THE TASK: Please transcribe every entry below exactly, without including the pictures.

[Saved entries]
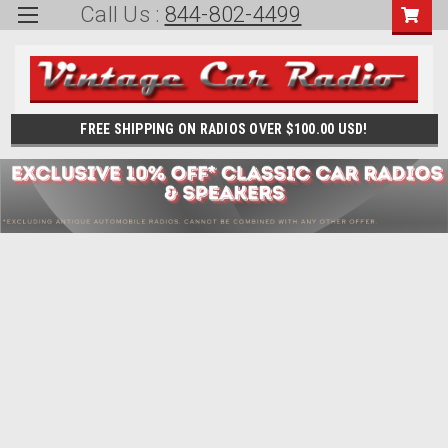
Call Us :
844-802-4499
FREE SHIPPING ON RADIOS OVER $100.00 USD!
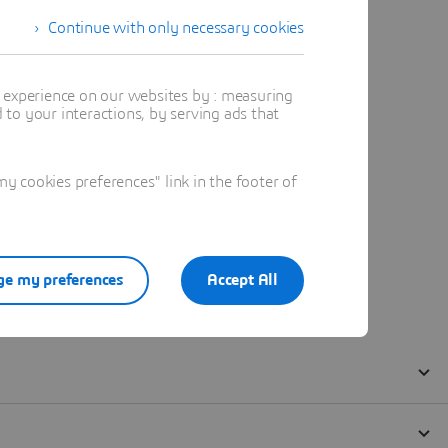
Continue with only necessary cookies
t experience on our websites by : measuring
to your interactions, by serving ads that
 cookies preferences" link in the footer of
e my preferences
Accept All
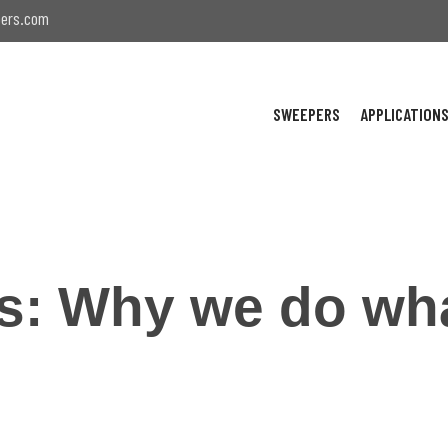
ers.com
SWEEPERS
APPLICATION
es: Why we do wh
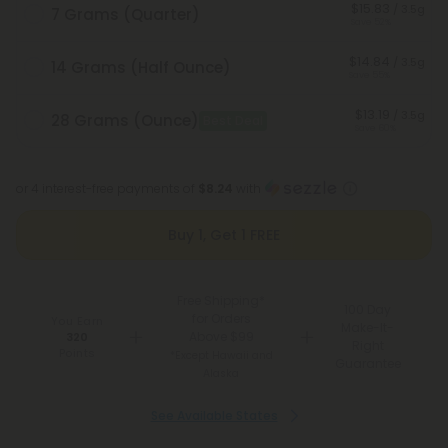
$15.83
/ 3.5g
7 Grams (Quarter)
Save 52%
$14.84
/ 3.5g
14 Grams (Half Ounce)
Save 55%
$13.19
/ 3.5g
28 Grams (Ounce)
Best Deal
Save 60%
or 4 interest-free payments of
$8.24
with
Buy 1, Get 1 FREE
Free Shipping*
100 Day
for Orders
You Earn
Make-It-
Above $99
320
Right
Points
*Except Hawaii and
Guarantee
Alaska
See Available States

RESULT OF THIS EXERCISE:
Call Us :
844-802-4499
FREE SHIPPING ON RADIOS OVER $100.00 USD!
Continue with only necessary cookies
t experience on our websites by : measuring
to your interactions, by serving ads that
 cookies preferences" link in the footer of
e my preferences
Accept All
ers.com
SWEEPERS
APPLICATION
es: Why we do wh
$15.83
/ 3.5g
7 Grams (Quarter)
Save 52%
$14.84
/ 3.5g
14 Grams (Half Ounce)
Save 55%
$13.19
/ 3.5g
28 Grams (Ounce)
Best Deal
Save 60%
or 4 interest-free payments of
$8.24
with
Buy 1, Get 1 FREE
Free Shipping*
100 Day
for Orders
You Earn
Make-It-
Above $99
320
Right
Points
*Except Hawaii and
Guarantee
Alaska
See Available States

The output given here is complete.